Given request: Lay out, as a numbered list, the lines running from the start of the rows through the line containing "common name: Ash-coloured whitlow-grass", that line included. Leave out any blank lines.

---------- Provided entries

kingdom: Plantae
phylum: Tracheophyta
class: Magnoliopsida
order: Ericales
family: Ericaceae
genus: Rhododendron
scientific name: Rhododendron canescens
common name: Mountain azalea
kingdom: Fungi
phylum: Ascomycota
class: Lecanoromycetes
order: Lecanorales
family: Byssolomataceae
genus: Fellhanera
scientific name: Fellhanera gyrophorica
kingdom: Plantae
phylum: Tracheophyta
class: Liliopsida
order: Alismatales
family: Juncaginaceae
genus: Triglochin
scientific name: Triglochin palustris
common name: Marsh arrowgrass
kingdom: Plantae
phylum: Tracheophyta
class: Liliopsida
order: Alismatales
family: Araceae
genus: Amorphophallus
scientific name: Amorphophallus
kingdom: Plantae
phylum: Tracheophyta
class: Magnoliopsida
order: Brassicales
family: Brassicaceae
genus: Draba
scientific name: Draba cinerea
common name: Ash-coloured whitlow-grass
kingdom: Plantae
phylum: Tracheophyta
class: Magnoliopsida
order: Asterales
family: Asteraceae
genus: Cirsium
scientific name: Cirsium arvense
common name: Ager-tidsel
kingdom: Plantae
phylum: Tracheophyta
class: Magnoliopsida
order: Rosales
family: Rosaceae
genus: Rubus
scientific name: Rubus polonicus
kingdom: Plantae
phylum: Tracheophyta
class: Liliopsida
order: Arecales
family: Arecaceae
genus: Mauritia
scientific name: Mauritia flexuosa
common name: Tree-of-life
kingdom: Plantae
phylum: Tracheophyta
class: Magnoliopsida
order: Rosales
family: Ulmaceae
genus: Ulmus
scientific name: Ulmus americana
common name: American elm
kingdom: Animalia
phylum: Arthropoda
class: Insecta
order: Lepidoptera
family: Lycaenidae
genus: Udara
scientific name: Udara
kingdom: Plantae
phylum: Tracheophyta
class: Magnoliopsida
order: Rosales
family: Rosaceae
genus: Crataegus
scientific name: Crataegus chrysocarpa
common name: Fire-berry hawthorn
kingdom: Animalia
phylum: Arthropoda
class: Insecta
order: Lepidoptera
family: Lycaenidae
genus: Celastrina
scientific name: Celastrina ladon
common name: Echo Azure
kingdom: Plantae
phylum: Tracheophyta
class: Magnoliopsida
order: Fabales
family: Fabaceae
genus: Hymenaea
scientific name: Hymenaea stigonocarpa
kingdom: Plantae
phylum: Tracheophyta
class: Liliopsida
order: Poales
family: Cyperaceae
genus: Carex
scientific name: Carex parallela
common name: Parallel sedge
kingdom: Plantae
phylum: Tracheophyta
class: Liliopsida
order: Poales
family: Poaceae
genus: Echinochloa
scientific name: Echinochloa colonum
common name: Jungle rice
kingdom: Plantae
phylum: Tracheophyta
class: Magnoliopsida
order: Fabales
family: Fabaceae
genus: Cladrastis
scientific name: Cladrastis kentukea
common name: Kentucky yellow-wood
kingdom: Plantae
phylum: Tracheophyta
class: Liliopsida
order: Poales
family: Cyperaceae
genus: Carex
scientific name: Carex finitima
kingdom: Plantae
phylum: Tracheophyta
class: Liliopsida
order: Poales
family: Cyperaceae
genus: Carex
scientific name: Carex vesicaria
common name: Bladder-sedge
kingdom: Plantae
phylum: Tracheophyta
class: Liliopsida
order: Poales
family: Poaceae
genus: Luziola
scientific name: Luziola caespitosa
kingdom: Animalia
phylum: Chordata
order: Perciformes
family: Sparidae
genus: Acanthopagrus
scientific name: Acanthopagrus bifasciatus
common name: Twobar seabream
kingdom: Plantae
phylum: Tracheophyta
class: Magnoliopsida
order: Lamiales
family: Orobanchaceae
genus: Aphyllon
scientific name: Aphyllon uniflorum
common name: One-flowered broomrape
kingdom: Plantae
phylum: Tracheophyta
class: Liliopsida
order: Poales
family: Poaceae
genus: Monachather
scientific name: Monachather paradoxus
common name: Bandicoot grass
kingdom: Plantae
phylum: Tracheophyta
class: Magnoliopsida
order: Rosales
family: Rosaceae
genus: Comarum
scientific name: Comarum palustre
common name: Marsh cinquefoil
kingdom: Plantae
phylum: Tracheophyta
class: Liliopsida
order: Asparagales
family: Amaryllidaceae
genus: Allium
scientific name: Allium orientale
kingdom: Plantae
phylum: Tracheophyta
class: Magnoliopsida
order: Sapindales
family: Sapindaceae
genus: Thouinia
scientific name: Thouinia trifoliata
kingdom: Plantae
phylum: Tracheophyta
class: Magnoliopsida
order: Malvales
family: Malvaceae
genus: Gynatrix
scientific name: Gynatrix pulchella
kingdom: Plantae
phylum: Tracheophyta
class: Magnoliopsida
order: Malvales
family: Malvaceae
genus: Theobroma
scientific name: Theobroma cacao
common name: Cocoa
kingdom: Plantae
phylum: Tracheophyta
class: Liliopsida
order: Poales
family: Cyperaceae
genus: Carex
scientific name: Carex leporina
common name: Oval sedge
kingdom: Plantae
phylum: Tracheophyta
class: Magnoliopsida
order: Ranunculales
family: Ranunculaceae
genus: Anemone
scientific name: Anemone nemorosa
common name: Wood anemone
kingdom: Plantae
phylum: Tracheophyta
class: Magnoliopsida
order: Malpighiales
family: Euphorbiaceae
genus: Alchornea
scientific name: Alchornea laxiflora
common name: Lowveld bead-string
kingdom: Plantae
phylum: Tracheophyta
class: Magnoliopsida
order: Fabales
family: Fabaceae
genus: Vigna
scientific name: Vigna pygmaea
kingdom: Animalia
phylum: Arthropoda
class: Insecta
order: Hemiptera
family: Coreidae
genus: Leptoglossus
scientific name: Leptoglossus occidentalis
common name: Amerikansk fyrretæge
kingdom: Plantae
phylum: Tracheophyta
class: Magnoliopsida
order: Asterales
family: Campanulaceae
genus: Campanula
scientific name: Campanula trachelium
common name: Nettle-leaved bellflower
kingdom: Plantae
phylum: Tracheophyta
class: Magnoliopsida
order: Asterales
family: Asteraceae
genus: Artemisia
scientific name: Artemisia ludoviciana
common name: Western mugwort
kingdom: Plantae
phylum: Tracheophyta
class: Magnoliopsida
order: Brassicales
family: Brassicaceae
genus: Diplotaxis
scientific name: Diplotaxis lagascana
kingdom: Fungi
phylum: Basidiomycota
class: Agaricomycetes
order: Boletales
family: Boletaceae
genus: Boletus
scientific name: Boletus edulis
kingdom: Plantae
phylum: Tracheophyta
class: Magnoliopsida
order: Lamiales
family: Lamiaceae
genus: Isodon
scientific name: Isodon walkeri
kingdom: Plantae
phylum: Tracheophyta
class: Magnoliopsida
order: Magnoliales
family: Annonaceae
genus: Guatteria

--------------------

In response:
1. kingdom: Plantae
2. phylum: Tracheophyta
3. class: Magnoliopsida
4. order: Ericales
5. family: Ericaceae
6. genus: Rhododendron
7. scientific name: Rhododendron canescens
8. common name: Mountain azalea
9. kingdom: Fungi
10. phylum: Ascomycota
11. class: Lecanoromycetes
12. order: Lecanorales
13. family: Byssolomataceae
14. genus: Fellhanera
15. scientific name: Fellhanera gyrophorica
16. kingdom: Plantae
17. phylum: Tracheophyta
18. class: Liliopsida
19. order: Alismatales
20. family: Juncaginaceae
21. genus: Triglochin
22. scientific name: Triglochin palustris
23. common name: Marsh arrowgrass
24. kingdom: Plantae
25. phylum: Tracheophyta
26. class: Liliopsida
27. order: Alismatales
28. family: Araceae
29. genus: Amorphophallus
30. scientific name: Amorphophallus
31. kingdom: Plantae
32. phylum: Tracheophyta
33. class: Magnoliopsida
34. order: Brassicales
35. family: Brassicaceae
36. genus: Draba
37. scientific name: Draba cinerea
38. common name: Ash-coloured whitlow-grass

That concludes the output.